» **MATERIALS PROVIDED**
____

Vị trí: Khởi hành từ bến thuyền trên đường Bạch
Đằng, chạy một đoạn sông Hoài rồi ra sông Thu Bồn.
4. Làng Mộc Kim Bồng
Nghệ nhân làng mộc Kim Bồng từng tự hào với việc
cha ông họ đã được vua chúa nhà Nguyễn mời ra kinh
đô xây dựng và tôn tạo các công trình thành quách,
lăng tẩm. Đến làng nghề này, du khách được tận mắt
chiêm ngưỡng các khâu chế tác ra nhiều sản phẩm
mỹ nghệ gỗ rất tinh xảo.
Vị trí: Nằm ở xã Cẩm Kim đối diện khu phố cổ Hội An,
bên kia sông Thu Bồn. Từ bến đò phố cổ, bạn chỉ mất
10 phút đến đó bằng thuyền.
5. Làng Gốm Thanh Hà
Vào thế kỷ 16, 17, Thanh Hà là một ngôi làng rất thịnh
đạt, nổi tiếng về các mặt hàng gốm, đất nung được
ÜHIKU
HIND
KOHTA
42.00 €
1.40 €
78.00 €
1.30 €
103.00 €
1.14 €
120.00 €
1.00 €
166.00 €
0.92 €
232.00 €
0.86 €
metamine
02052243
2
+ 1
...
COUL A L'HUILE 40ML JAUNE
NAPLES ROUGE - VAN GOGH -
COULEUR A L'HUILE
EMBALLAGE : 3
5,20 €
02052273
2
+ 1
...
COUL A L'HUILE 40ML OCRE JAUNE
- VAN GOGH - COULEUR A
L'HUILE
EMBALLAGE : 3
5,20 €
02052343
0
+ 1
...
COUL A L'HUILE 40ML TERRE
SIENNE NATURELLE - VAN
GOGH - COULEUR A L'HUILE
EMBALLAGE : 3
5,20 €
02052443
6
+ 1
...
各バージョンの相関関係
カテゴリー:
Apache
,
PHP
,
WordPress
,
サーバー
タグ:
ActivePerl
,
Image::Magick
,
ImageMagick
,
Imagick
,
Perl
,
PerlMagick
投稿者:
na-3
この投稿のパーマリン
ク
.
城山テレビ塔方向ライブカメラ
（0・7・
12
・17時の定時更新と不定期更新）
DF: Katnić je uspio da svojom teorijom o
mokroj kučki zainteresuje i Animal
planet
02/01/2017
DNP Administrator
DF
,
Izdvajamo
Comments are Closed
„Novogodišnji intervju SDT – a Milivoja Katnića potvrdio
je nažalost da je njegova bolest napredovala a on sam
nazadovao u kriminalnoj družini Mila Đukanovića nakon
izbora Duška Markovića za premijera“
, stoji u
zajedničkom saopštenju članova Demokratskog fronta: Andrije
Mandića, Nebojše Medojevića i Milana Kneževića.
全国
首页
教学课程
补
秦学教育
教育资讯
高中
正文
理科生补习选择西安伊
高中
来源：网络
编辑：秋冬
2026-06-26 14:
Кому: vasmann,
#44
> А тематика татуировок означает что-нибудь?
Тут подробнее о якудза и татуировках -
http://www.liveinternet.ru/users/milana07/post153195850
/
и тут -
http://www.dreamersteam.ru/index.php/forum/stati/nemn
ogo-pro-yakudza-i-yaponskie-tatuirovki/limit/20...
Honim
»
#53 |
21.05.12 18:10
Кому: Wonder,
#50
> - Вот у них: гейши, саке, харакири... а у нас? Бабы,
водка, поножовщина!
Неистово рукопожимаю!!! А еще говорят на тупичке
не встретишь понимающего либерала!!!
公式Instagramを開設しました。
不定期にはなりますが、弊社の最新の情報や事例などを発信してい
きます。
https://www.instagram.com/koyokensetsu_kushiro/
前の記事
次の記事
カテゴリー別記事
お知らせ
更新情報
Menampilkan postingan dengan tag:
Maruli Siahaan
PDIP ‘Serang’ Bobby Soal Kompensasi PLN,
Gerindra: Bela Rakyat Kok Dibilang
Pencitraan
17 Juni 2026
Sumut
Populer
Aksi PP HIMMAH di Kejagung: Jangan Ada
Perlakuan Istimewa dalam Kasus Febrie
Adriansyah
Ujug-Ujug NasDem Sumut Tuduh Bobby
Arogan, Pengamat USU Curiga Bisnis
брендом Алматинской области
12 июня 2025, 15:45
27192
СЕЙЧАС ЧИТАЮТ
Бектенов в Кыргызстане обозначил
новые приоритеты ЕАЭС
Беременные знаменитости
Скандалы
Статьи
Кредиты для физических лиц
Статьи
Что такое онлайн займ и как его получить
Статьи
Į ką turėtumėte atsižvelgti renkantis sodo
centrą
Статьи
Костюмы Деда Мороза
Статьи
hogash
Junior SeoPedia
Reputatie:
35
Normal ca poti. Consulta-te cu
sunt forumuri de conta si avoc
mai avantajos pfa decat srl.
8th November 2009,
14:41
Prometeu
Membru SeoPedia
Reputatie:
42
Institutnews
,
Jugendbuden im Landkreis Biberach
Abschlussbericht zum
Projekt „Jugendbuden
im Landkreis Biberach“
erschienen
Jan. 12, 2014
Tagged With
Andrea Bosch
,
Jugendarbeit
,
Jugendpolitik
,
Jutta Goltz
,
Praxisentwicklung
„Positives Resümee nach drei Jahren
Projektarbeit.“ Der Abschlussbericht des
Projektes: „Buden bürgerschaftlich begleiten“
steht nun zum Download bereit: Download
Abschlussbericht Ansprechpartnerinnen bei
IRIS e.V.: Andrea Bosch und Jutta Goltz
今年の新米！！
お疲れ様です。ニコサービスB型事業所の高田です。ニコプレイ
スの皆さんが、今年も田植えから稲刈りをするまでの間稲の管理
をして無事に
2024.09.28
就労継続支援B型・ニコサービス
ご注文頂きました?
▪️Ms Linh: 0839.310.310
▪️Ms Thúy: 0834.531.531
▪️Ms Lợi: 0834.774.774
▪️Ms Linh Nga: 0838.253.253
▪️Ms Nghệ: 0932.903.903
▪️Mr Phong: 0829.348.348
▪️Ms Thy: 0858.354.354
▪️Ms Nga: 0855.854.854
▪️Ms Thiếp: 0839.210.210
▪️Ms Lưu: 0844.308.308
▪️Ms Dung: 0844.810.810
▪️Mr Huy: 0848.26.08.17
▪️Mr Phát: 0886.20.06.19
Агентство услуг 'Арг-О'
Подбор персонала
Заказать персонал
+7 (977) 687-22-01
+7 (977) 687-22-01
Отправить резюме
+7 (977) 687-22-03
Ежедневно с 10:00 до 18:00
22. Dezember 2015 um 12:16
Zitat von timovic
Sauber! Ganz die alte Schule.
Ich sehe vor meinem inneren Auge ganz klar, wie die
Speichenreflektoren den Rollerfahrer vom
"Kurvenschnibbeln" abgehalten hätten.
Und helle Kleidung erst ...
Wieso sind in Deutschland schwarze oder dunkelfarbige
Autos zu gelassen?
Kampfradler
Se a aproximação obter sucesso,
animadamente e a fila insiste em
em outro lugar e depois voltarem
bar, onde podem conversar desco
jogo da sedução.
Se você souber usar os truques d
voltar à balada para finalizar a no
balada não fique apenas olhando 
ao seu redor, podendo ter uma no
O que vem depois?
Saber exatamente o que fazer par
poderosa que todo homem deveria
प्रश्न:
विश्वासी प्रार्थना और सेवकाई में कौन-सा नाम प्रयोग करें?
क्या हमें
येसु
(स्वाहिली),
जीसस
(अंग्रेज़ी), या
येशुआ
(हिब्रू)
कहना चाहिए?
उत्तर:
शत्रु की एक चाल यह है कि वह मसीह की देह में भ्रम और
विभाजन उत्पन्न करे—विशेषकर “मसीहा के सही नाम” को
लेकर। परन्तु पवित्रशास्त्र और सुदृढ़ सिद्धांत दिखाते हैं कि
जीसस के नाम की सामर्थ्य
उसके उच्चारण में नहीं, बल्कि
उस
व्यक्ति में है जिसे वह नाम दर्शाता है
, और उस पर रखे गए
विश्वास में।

____

» **REQUIRED WORK**
Set the listing above down once more in full, exactly as it is.

» **ANSWER TO THE EXERCISE**
Vị trí: Khởi hành từ bến thuyền trên đường Bạch
Đằng, chạy một đoạn sông Hoài rồi ra sông Thu Bồn.
4. Làng Mộc Kim Bồng
Nghệ nhân làng mộc Kim Bồng từng tự hào với việc
cha ông họ đã được vua chúa nhà Nguyễn mời ra kinh
đô xây dựng và tôn tạo các công trình thành quách,
lăng tẩm. Đến làng nghề này, du khách được tận mắt
chiêm ngưỡng các khâu chế tác ra nhiều sản phẩm
mỹ nghệ gỗ rất tinh xảo.
Vị trí: Nằm ở xã Cẩm Kim đối diện khu phố cổ Hội An,
bên kia sông Thu Bồn. Từ bến đò phố cổ, bạn chỉ mất
10 phút đến đó bằng thuyền.
5. Làng Gốm Thanh Hà
Vào thế kỷ 16, 17, Thanh Hà là một ngôi làng rất thịnh
đạt, nổi tiếng về các mặt hàng gốm, đất nung được
ÜHIKU
HIND
KOHTA
42.00 €
1.40 €
78.00 €
1.30 €
103.00 €
1.14 €
120.00 €
1.00 €
166.00 €
0.92 €
232.00 €
0.86 €
metamine
02052243
2
+ 1
...
COUL A L'HUILE 40ML JAUNE
NAPLES ROUGE - VAN GOGH -
COULEUR A L'HUILE
EMBALLAGE : 3
5,20 €
02052273
2
+ 1
...
COUL A L'HUILE 40ML OCRE JAUNE
- VAN GOGH - COULEUR A
L'HUILE
EMBALLAGE : 3
5,20 €
02052343
0
+ 1
...
COUL A L'HUILE 40ML TERRE
SIENNE NATURELLE - VAN
GOGH - COULEUR A L'HUILE
EMBALLAGE : 3
5,20 €
02052443
6
+ 1
...
各バージョンの相関関係
カテゴリー:
Apache
,
PHP
,
WordPress
,
サーバー
タグ:
ActivePerl
,
Image::Magick
,
ImageMagick
,
Imagick
,
Perl
,
PerlMagick
投稿者:
na-3
この投稿のパーマリン
ク
.
城山テレビ塔方向ライブカメラ
（0・7・
12
・17時の定時更新と不定期更新）
DF: Katnić je uspio da svojom teorijom o
mokroj kučki zainteresuje i Animal
planet
02/01/2017
DNP Administrator
DF
,
Izdvajamo
Comments are Closed
„Novogodišnji intervju SDT – a Milivoja Katnića potvrdio
je nažalost da je njegova bolest napredovala a on sam
nazadovao u kriminalnoj družini Mila Đukanovića nakon
izbora Duška Markovića za premijera“
, stoji u
zajedničkom saopštenju članova Demokratskog fronta: Andrije
Mandića, Nebojše Medojevića i Milana Kneževića.
全国
首页
教学课程
补
秦学教育
教育资讯
高中
正文
理科生补习选择西安伊
高中
来源：网络
编辑：秋冬
2026-06-26 14:
Кому: vasmann,
#44
> А тематика татуировок означает что-нибудь?
Тут подробнее о якудза и татуировках -
http://www.liveinternet.ru/users/milana07/post153195850
/
и тут -
http://www.dreamersteam.ru/index.php/forum/stati/nemn
ogo-pro-yakudza-i-yaponskie-tatuirovki/limit/20...
Honim
»
#53 |
21.05.12 18:10
Кому: Wonder,
#50
> - Вот у них: гейши, саке, харакири... а у нас? Бабы,
водка, поножовщина!
Неистово рукопожимаю!!! А еще говорят на тупичке
не встретишь понимающего либерала!!!
公式Instagramを開設しました。
不定期にはなりますが、弊社の最新の情報や事例などを発信してい
きます。
https://www.instagram.com/koyokensetsu_kushiro/
前の記事
次の記事
カテゴリー別記事
お知らせ
更新情報
Menampilkan postingan dengan tag:
Maruli Siahaan
PDIP ‘Serang’ Bobby Soal Kompensasi PLN,
Gerindra: Bela Rakyat Kok Dibilang
Pencitraan
17 Juni 2026
Sumut
Populer
Aksi PP HIMMAH di Kejagung: Jangan Ada
Perlakuan Istimewa dalam Kasus Febrie
Adriansyah
Ujug-Ujug NasDem Sumut Tuduh Bobby
Arogan, Pengamat USU Curiga Bisnis
брендом Алматинской области
12 июня 2025, 15:45
27192
СЕЙЧАС ЧИТАЮТ
Бектенов в Кыргызстане обозначил
новые приоритеты ЕАЭС
Беременные знаменитости
Скандалы
Статьи
Кредиты для физических лиц
Статьи
Что такое онлайн займ и как его получить
Статьи
Į ką turėtumėte atsižvelgti renkantis sodo
centrą
Статьи
Костюмы Деда Мороза
Статьи
hogash
Junior SeoPedia
Reputatie:
35
Normal ca poti. Consulta-te cu
sunt forumuri de conta si avoc
mai avantajos pfa decat srl.
8th November 2009,
14:41
Prometeu
Membru SeoPedia
Reputatie:
42
Institutnews
,
Jugendbuden im Landkreis Biberach
Abschlussbericht zum
Projekt „Jugendbuden
im Landkreis Biberach“
erschienen
Jan. 12, 2014
Tagged With
Andrea Bosch
,
Jugendarbeit
,
Jugendpolitik
,
Jutta Goltz
,
Praxisentwicklung
„Positives Resümee nach drei Jahren
Projektarbeit.“ Der Abschlussbericht des
Projektes: „Buden bürgerschaftlich begleiten“
steht nun zum Download bereit: Download
Abschlussbericht Ansprechpartnerinnen bei
IRIS e.V.: Andrea Bosch und Jutta Goltz
今年の新米！！
お疲れ様です。ニコサービスB型事業所の高田です。ニコプレイ
スの皆さんが、今年も田植えから稲刈りをするまでの間稲の管理
をして無事に
2024.09.28
就労継続支援B型・ニコサービス
ご注文頂きました?
▪️Ms Linh: 0839.310.310
▪️Ms Thúy: 0834.531.531
▪️Ms Lợi: 0834.774.774
▪️Ms Linh Nga: 0838.253.253
▪️Ms Nghệ: 0932.903.903
▪️Mr Phong: 0829.348.348
▪️Ms Thy: 0858.354.354
▪️Ms Nga: 0855.854.854
▪️Ms Thiếp: 0839.210.210
▪️Ms Lưu: 0844.308.308
▪️Ms Dung: 0844.810.810
▪️Mr Huy: 0848.26.08.17
▪️Mr Phát: 0886.20.06.19
Агентство услуг 'Арг-О'
Подбор персонала
Заказать персонал
+7 (977) 687-22-01
+7 (977) 687-22-01
Отправить резюме
+7 (977) 687-22-03
Ежедневно с 10:00 до 18:00
22. Dezember 2015 um 12:16
Zitat von timovic
Sauber! Ganz die alte Schule.
Ich sehe vor meinem inneren Auge ganz klar, wie die
Speichenreflektoren den Rollerfahrer vom
"Kurvenschnibbeln" abgehalten hätten.
Und helle Kleidung erst ...
Wieso sind in Deutschland schwarze oder dunkelfarbige
Autos zu gelassen?
Kampfradler
Se a aproximação obter sucesso,
animadamente e a fila insiste em
em outro lugar e depois voltarem
bar, onde podem conversar desco
jogo da sedução.
Se você souber usar os truques d
voltar à balada para finalizar a no
balada não fique apenas olhando 
ao seu redor, podendo ter uma no
O que vem depois?
Saber exatamente o que fazer par
poderosa que todo homem deveria
प्रश्न:
विश्वासी प्रार्थना और सेवकाई में कौन-सा नाम प्रयोग करें?
क्या हमें
येसु
(स्वाहिली),
जीसस
(अंग्रेज़ी), या
येशुआ
(हिब्रू)
कहना चाहिए?
उत्तर:
शत्रु की एक चाल यह है कि वह मसीह की देह में भ्रम और
विभाजन उत्पन्न करे—विशेषकर “मसीहा के सही नाम” को
लेकर। परन्तु पवित्रशास्त्र और सुदृढ़ सिद्धांत दिखाते हैं कि
जीसस के नाम की सामर्थ्य
उसके उच्चारण में नहीं, बल्कि
उस
व्यक्ति में है जिसे वह नाम दर्शाता है
, और उस पर रखे गए
विश्वास में।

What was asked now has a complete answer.